* start Records for the exercise *

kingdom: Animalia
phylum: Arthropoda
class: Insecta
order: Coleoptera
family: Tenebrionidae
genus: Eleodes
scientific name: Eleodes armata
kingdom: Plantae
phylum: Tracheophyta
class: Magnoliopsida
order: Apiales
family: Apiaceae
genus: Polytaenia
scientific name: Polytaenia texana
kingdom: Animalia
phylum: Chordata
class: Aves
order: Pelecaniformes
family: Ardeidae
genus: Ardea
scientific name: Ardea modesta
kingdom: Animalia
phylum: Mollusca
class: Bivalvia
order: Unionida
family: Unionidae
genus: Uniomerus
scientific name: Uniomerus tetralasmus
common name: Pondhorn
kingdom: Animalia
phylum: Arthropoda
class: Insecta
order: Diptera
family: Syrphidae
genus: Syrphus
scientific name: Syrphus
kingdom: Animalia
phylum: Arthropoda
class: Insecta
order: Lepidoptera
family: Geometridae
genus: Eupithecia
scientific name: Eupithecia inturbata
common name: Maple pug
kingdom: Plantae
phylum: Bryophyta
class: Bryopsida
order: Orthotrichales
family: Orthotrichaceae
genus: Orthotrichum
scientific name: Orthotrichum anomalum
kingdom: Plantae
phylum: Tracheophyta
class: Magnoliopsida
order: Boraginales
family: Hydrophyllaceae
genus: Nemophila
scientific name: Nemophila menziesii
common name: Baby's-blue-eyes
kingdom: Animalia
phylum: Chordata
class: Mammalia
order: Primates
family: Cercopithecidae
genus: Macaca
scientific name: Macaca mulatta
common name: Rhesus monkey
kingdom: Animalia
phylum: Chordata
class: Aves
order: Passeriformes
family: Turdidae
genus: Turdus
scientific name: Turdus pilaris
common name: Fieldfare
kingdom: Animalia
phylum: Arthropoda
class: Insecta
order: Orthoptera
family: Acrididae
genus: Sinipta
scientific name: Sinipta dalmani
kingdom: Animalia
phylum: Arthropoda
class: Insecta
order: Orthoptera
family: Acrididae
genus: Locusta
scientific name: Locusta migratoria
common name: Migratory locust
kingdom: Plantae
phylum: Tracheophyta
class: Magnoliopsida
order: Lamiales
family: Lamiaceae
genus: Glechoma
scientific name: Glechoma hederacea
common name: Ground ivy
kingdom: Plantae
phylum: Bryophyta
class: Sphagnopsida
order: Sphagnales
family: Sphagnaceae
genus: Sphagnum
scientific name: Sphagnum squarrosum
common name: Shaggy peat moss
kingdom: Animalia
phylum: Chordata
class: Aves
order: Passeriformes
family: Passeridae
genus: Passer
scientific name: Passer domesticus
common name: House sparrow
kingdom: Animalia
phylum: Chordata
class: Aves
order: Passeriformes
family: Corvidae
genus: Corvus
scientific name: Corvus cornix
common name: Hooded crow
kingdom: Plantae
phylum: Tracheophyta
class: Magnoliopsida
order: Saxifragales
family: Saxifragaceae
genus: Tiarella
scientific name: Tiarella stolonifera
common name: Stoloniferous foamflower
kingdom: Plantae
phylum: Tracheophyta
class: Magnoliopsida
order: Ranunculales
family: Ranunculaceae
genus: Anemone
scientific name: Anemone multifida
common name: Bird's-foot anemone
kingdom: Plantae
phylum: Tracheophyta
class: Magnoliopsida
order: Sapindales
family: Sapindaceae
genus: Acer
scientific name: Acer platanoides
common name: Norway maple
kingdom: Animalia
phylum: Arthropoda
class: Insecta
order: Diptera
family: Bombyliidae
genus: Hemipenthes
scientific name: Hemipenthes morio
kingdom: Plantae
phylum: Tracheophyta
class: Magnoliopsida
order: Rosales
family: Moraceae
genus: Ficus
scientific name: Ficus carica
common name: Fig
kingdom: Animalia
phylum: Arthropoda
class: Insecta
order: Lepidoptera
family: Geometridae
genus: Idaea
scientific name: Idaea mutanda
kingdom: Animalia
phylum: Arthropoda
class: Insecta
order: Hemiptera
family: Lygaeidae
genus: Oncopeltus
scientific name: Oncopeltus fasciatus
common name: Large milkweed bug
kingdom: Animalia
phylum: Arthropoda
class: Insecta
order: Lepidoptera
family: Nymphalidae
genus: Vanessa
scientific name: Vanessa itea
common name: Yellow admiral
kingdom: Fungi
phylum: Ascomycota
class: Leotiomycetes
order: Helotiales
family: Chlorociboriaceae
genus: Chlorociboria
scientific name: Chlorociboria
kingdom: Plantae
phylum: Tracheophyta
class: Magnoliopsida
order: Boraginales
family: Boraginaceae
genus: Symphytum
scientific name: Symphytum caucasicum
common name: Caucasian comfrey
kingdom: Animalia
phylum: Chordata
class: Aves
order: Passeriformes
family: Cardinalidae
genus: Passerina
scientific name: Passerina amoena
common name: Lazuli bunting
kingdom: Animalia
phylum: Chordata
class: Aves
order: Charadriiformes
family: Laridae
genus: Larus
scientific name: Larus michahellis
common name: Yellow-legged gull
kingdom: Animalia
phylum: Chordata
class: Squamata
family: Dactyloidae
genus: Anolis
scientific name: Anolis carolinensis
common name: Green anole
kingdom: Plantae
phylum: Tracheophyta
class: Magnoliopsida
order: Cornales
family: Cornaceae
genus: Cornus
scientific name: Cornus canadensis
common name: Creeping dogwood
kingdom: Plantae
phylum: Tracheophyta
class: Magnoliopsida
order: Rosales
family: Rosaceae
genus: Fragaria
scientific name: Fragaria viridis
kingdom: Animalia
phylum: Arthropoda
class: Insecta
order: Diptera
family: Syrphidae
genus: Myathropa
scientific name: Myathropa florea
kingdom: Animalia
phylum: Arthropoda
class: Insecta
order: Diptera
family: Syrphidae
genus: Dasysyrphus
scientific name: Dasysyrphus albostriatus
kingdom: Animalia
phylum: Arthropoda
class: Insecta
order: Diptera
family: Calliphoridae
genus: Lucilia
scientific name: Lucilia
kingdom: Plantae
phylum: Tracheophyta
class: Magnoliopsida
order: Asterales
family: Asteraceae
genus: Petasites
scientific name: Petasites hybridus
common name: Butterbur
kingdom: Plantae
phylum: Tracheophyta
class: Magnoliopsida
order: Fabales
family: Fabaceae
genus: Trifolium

* end Records for the exercise *

Represent the part of the material that opens with the line containing "family: Chlorociboriaceae" and closes with the final line of the material as a JSON list of strings, one string per line, with blank lines omitted.

[
  "family: Chlorociboriaceae",
  "genus: Chlorociboria",
  "scientific name: Chlorociboria",
  "kingdom: Plantae",
  "phylum: Tracheophyta",
  "class: Magnoliopsida",
  "order: Boraginales",
  "family: Boraginaceae",
  "genus: Symphytum",
  "scientific name: Symphytum caucasicum",
  "common name: Caucasian comfrey",
  "kingdom: Animalia",
  "phylum: Chordata",
  "class: Aves",
  "order: Passeriformes",
  "family: Cardinalidae",
  "genus: Passerina",
  "scientific name: Passerina amoena",
  "common name: Lazuli bunting",
  "kingdom: Animalia",
  "phylum: Chordata",
  "class: Aves",
  "order: Charadriiformes",
  "family: Laridae",
  "genus: Larus",
  "scientific name: Larus michahellis",
  "common name: Yellow-legged gull",
  "kingdom: Animalia",
  "phylum: Chordata",
  "class: Squamata",
  "family: Dactyloidae",
  "genus: Anolis",
  "scientific name: Anolis carolinensis",
  "common name: Green anole",
  "kingdom: Plantae",
  "phylum: Tracheophyta",
  "class: Magnoliopsida",
  "order: Cornales",
  "family: Cornaceae",
  "genus: Cornus",
  "scientific name: Cornus canadensis",
  "common name: Creeping dogwood",
  "kingdom: Plantae",
  "phylum: Tracheophyta",
  "class: Magnoliopsida",
  "order: Rosales",
  "family: Rosaceae",
  "genus: Fragaria",
  "scientific name: Fragaria viridis",
  "kingdom: Animalia",
  "phylum: Arthropoda",
  "class: Insecta",
  "order: Diptera",
  "family: Syrphidae",
  "genus: Myathropa",
  "scientific name: Myathropa florea",
  "kingdom: Animalia",
  "phylum: Arthropoda",
  "class: Insecta",
  "order: Diptera",
  "family: Syrphidae",
  "genus: Dasysyrphus",
  "scientific name: Dasysyrphus albostriatus",
  "kingdom: Animalia",
  "phylum: Arthropoda",
  "class: Insecta",
  "order: Diptera",
  "family: Calliphoridae",
  "genus: Lucilia",
  "scientific name: Lucilia",
  "kingdom: Plantae",
  "phylum: Tracheophyta",
  "class: Magnoliopsida",
  "order: Asterales",
  "family: Asteraceae",
  "genus: Petasites",
  "scientific name: Petasites hybridus",
  "common name: Butterbur",
  "kingdom: Plantae",
  "phylum: Tracheophyta",
  "class: Magnoliopsida",
  "order: Fabales",
  "family: Fabaceae",
  "genus: Trifolium"
]